Students create blender for NASA space travels
October 3, 2004
Making food in space is not as simple as it is on Earth, but thanks to a prototype anti-gravity blender designed by a team of ISU students, the process will be easier.
“NASA is planning to go to the moon and Mars,” said David Chipman, senior in mechanical engineering. “They can’t take all the food with them for them to eat. They have to be able to grow their own food. If they have to grow their own food, they have to process their own food. So that’s where we came up with the idea of the blender.”
The team of six ISU students built and tested the blender for the NASA Reduced Gravity Student Flight Opportunities Program, focusing on how the blender would work with soybeans because of the wide range of foods that can be made from them.
“We started out with soybeans because NASA’s already done some research on that, and that had more uses, as far as making tofu or soy milk,” said Jonathan Gettler, senior in electrical engineering.
It took about a year to design and build the prototype, which cost $1,500 and is roughly the size of two microwaves, said Kevin Schroeder, senior in mechanical engineering.
The blender is capable of mashing food in a reduced gravity or microgravity environment.

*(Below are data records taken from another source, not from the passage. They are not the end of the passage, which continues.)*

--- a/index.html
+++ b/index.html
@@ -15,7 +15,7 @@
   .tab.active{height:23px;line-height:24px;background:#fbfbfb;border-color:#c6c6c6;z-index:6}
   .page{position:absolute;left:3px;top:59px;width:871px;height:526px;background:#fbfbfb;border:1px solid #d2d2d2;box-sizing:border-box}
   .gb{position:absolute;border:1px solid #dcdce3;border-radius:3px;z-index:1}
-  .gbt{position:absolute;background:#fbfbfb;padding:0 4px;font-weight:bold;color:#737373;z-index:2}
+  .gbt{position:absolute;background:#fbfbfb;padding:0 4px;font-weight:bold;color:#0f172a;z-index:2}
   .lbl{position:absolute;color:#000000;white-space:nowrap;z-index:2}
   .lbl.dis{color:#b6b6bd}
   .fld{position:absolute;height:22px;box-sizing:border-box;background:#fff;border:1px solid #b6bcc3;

It is different from blenders on earth because it doesn’t require gravity to pull food toward any blades.
“It’s analogous to a rolling pin, crushing soybeans that are in a bag,” said Chipman, the project’s leader. “The rolling pin would be stationary and underneath is a plate that moves.”
The group, which began with Chipman, Gettler, Schroeder and Clayton Neumann, junior in mechanical engineering, wrote their project proposal in August 2003, and sent it off to the NASA Reduced Gravity Student Flight Opportunities Program.
“In December we found out that we were accepted,” Chipman said. “At that point we really started working extra hard.”
From December to July, the team built and tested their prototype in preparation to go to Houston. It was at this stage that Dustin Lunde, junior in computer engineering, and Russ Uthe, senior in computer engineering, joined the team.
“We had to design everything from scratch,” Chipman said. “We had to custom-fabricate all the equipment that we took. It was a lot of work, but we had a lot of fun doing it.”
Lunde, Chipman, Neumann and Gettler all got to test the prototype in reduced gravity, with the help of a special NASA aircraft, the KC-135, also known as the “weightless wonder.”
“A couple of the original group members weren’t able to go on the flight, and I knew some of the guys from my freshman year in college,” Lunde said. “At the beginning of the summer, they asked if I wanted to help out — just finish up the project and fly with them. I said, ‘Yeah, I couldn’t pass that up.'”
The plane does a series of parabolas, going up to about 32,000 feet and then down to about 24,000 feet, and then up again, anywhere from 30 to 40 times. Both reduced gravity and two Gs are experienced on the flight.
“It’s like a regular airplane, and all the seats are gutted out except for a few in the back, and the walls are padded,” Lunde said. “When you’re falling, that’s when you’re at zero Gs.”
The blender was tested as the plane nose-dived for 23 seconds, for a total of 32 times, or 12 minutes and 16 seconds.
“It’s indescribable,” Chipman said of the experience. “There’s no resistance. You could climb around the inside of the airplane like a salamander crawls on the wall.”
Chipman, who graduated from Iowa State in May 2004, decided to return to get a degree in mechanical engineering.
“After doing this project, I was really interested in engineering,” he said. “Just the whole idea of designing and testing. That was really neat. It’s something you build. That whole process to me was very interesting.”